Sindrome de liberación de citocinas, hipercoagulabilidad con eventos vasculares tromboembólicos y cardíacos, y compromiso multiorgánico son complicaciones frecuentes de la infección por COVID-19 que obligan a un seguimiento a mediano y largo plazo post alta hospitalaria. Se describe un caso de hipertensión pulmonar de desarrollo inusualmente rápido y potencialmente mortal en un paciente con el antecedente de hospitalización por sindrome de liberación de citocinas y neumonía grave causados por infección por COVID-19, y buena respuesta al tratamiento con tocilizumab y metilprednisolona.
Descripción del caso clinico
Se trata de un varón de 60 años de edad, con antecedentes de infarto de miocardio siete años antes, que ingresa a la unidad de cuidados intensivos (UCI) por neumonía grave por COVID-19 en abril de 2020. Se lo trató con ceftriaxona, cloroquina y heparina de bajo peso molecular en dosis profilácticas. La angio-TC (ATC) no mostraba signos de embolia pulmonar (EP). El paciente desarrolló sindrome de liberación de citocinas (SLC) que motivó tratamiento con metilprednisolona, seguido de tocilizumab. Permaneció bajo ventilación mecánica algunos dias. A las dos semanas fue dado de alta y derivado a un centro de rehabilitación con 1 l/min de oxígeno nasal.
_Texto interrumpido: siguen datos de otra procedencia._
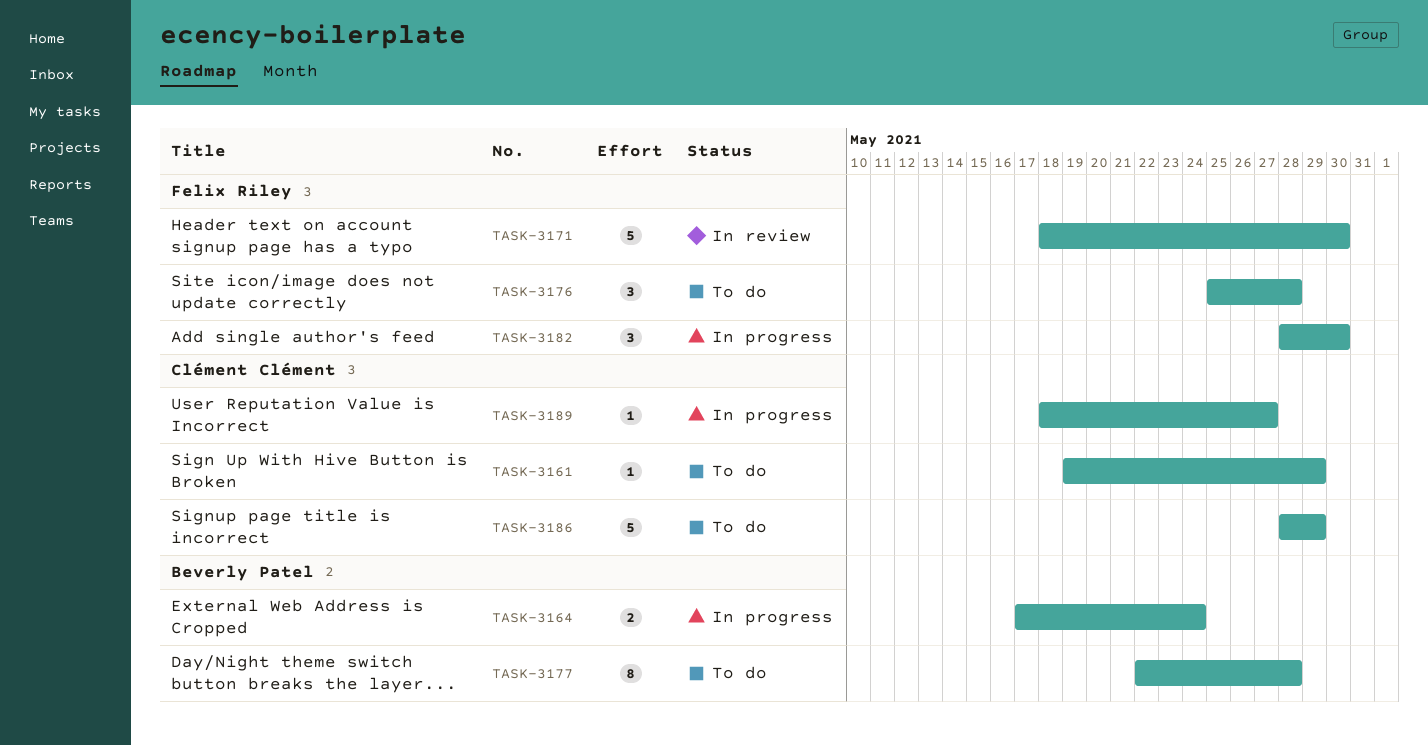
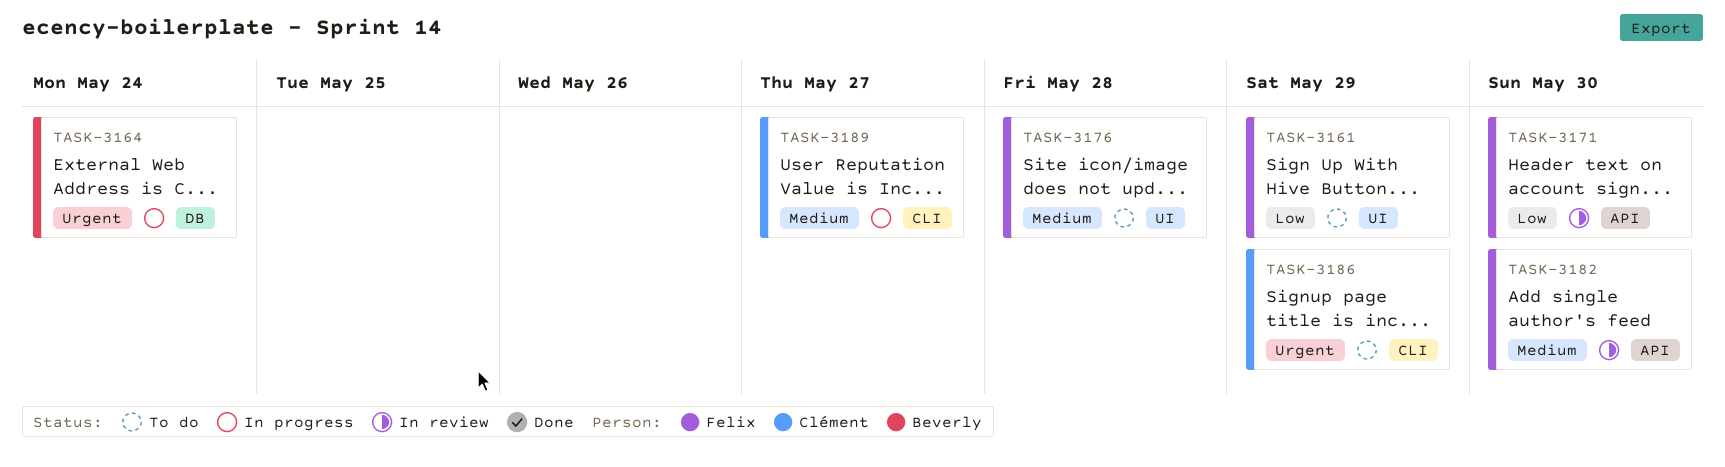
TASK-3161, owner: Clément Clément -> Felix Riley
TASK-3177: present -> none
TASK-3182, status: In progress -> In review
Transcurridos 10 días reingresó en UCI con disnea progresiva e hipoxemia severa, requiriendo oxígeno nasal de alto flujo. Las pruebas de laboratorio descartaron recurrencia del SLC y neumonía viral en curso (PCR SARS-CoV-2 dos veces negativa). La ATC repetida no reveló signos de embolia pulmonar, pero demostró anomalías pulmonares intersticiales progresivas. Tampoco se evidenciaron signos de descompensación cardíaca o coronaria aguda. Durante los primeros días la oxigenación empeoró y los diuréticos no tuvieron ningún efecto. El paciente fue intubado, requiriendo altas dosis de sedación, líquidos y vasopresores. El electrocardiograma mostró ondas P ligeramente agrandadas y la ecografía confirmó la función normal del ventrículo izquierdo con un ventrículo derecho (VD) muy agrandado y tabique interventricular aplanado ("signo delta") y desplazado hacia la izquierda. Se comprobó, además, insuficiencia tricuspídea. En base a la velocidad de regurgitación tricuspídea y el diámetro y colapso de la vena cava inferior se estimó una presión sistólica del VD de 60-65 mmHg lo que indica Hipertensión Pulmonar (HP).
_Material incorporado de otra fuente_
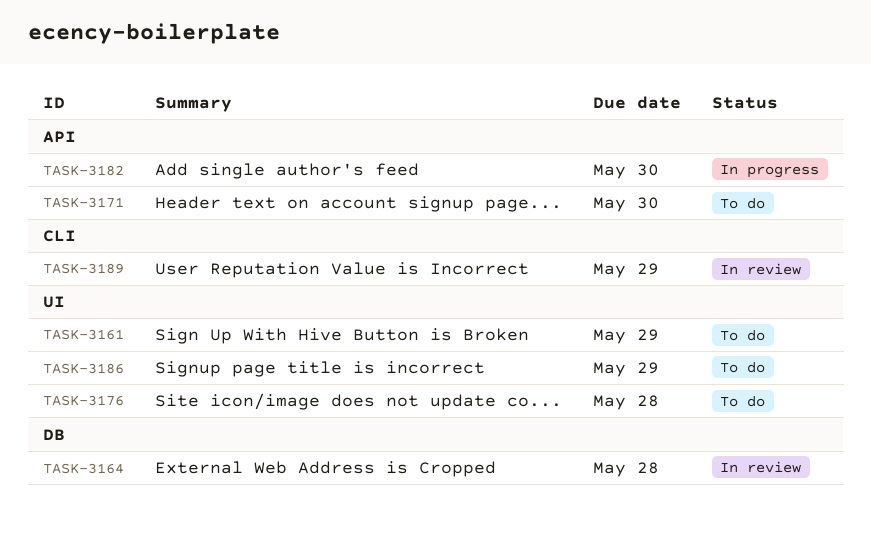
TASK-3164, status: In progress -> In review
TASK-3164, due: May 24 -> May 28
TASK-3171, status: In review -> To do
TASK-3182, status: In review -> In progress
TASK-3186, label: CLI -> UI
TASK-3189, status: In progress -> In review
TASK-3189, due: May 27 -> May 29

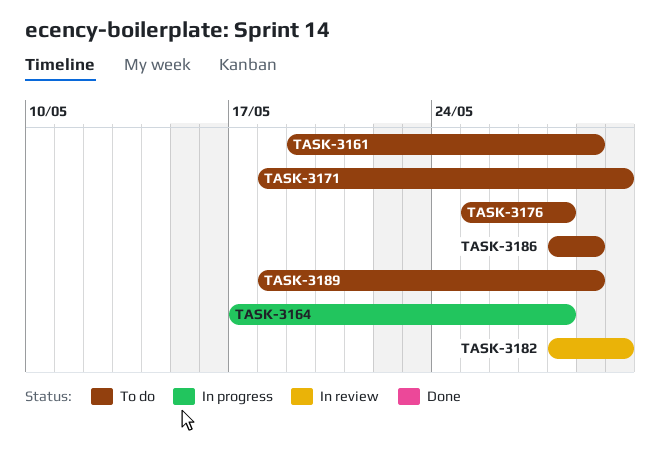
TASK-3164, status: In review -> In progress
TASK-3182, status: In progress -> In review
TASK-3189, status: In review -> To do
El aumento agudo de la creatinina sérica y las transaminasas hepáticas séricas indujeron sospecha de shock cardiogénico. Frente a la condicion critica del paciente se inició tratamiento con sildenafil y metilprednisolona. Diez dias más tarde, una nueva ecocardiografía mostró desaparición del "signo delta" y disminución de las dimensiones del VD y de la vena cava inferior con una presión sistólica del VD estimada en 30-35mmHg. En el momento de redactar en que los autores redactaran el presente informe el paciente aún se encontraba en ventilación mecánica.
Comentarios y conclusión
El rápido inicio de los síntomas en este paciente, después de recuperación inicial de neumonía grave por COVID-19 con SLC sugiere, según los autores, que la HP es una combinación del grupo III (enfermedad pulmonar obstructiva o restrictiva) y el IV (obstrucción de la arteria pulmonar). Sin embargo, la ATC no confirmó EP macrovascular lo que lleva a suponer que la lesión microvascular puede haber tenido un papel importante en el desarrollo de HP en este caso. Además, este paciente desarrolló HP durante mucho antes de lo que normalmente se espera considerando los mecanismos fisiopatológicos subyacentes.
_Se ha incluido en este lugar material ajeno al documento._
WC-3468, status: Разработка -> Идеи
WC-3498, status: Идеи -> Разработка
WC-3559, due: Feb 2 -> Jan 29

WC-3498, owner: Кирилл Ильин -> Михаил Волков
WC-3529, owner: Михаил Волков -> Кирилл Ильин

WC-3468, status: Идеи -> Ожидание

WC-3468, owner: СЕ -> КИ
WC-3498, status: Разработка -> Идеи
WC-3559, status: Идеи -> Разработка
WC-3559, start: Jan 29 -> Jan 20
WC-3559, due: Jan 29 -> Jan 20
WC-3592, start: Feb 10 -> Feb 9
Los autores concluyen que el desarrollo de HP e insuficiencia ventricular derecha – en ausencia de émbolos constatada en varios angiogramas por TC – se atribuye a anomalías intersticiales progresivas del parénquima pulmonar combinadas con daño microvascular de las arterias pulmonares (HP grupos III y IV, respectivamente). Los autores manifiestan que esta sería la primera descripción de este tipo de complicaciones y, sobre esta base, justifican el reconocimiento de la HP como complicación del COVID-19.
Acceso al articulo original
van Dongen CMP, Janssen MTHF, van der Horst RPJ, van Kraaij DJW, Peeters RHRM. van den Toorn LM, Mostard RLM. Unusually rapid development of pulmonary hypertension and right ventricular failure after COVID-19 pneumonia. EJCRIM 2020;7: doi:10.12890/2020_001784.